The district court held a hearing on the parties’ motion to amend the plea agreement. The court expressed its concern with the suggested thirty-month sentence, explaining the Guidelines range sentence for the 2013 Reentry offense was twenty-one to twenty-seven months and the Guidelines range for the supervised release offense in the 2008 Reentry Case was eighteen to twenty-four months. The court reasoned that “despite three prior offenses [for unlawful reentry] for which [Mr. Garcia-Chihuahua] served prison time and was deported, he does not seem to have learned the lesson, and he’s reentered again.” Therefore, the court felt that a thirty-month combined sentence was too lenient and denied the motion to amend the plea agreement.
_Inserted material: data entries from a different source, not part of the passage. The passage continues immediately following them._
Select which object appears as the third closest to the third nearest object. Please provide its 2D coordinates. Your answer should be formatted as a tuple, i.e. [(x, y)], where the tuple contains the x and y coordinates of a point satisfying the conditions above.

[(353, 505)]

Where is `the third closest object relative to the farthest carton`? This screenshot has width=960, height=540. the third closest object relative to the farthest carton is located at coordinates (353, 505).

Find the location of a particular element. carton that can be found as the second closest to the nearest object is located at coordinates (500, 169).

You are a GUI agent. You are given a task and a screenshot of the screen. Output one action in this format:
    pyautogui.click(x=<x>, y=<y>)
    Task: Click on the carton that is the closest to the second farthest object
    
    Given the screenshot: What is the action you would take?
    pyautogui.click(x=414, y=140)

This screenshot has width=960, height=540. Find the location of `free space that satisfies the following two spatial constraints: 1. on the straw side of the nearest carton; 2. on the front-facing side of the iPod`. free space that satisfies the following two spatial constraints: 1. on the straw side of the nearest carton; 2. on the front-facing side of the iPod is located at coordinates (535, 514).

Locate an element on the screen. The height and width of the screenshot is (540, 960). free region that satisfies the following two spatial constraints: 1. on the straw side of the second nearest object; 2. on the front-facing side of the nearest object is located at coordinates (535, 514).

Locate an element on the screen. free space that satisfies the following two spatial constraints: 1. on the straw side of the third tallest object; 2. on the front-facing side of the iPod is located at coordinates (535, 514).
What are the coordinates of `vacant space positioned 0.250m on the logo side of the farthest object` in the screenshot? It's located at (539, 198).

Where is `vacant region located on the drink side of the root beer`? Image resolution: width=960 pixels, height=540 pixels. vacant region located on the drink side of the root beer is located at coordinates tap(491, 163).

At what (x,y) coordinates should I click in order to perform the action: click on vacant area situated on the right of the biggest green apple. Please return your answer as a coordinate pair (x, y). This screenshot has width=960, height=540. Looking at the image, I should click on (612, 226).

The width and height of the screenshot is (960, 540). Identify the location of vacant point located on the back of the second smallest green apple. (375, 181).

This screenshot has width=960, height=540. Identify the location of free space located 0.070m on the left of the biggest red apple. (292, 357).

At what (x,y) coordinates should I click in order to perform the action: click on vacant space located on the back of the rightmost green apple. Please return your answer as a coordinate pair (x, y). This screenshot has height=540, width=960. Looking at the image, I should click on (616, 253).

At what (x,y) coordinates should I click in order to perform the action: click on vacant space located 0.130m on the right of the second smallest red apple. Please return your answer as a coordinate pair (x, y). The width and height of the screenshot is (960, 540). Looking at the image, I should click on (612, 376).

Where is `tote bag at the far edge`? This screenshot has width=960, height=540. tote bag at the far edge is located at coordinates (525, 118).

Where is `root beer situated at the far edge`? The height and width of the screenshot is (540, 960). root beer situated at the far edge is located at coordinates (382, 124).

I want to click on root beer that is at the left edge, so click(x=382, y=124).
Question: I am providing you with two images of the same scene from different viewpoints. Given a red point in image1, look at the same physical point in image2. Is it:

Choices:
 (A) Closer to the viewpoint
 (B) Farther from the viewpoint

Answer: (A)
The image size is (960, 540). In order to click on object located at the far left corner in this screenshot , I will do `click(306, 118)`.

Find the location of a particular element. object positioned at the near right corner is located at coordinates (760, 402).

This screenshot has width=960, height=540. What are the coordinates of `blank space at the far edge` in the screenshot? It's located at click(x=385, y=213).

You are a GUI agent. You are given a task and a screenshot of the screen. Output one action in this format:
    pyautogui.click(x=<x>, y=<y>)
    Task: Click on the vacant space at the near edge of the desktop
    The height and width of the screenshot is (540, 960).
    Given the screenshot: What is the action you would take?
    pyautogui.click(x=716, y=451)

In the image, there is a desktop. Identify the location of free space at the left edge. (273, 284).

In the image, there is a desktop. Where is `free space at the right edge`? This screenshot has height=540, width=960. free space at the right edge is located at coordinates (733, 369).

The district court held a joint sentencing hearing for the 2013 Reentry offense and the supervised release offense in the 2008 Reentry Case, but did not consolidate the cases. At that hearing, the district court sentenced Mr. Garcia-Chihuahua to twenty-one months’ imprisonment for the 2013 Reentry Offense and eighteen months’ imprisonment for the supervised release offense in the 2008 Reentry Case, to be served consecutively 1 for a total of thirty-nine months’ imprisonment. Mr. Garcia-Chihuahua filed a timely notice of appeal, challenging only the sentence imposed in the 2008 Reentry Case for violation of the conditions of supervised release. Oddly, he challenges the 2008 Reentry Case sentence based on an argument that his guilty plea in the 2013 Reentry Case was not knowing and voluntary.

III. DISCUSSION

Mr. Garcia-Chihuahua argues his due process right to be fully and fairly ap *689 prised of the consequences of his guilty plea in the 2013 Reentry Case was violated because he was not informed that the 2008 Reentry Case might be transferred to the same district for sentencing. In terms of relief, he requests that we vacate his eighteen-month sentence in the 2008 Reentry Case. In response, the Government raises three alternative' arguments: (1) we lack jurisdiction, to hear Mr. Garcia-Chihuahua’s appeal, (2) Mr. Garcia-Chihuahua failed to preserve his due process argument, and (3) Mr.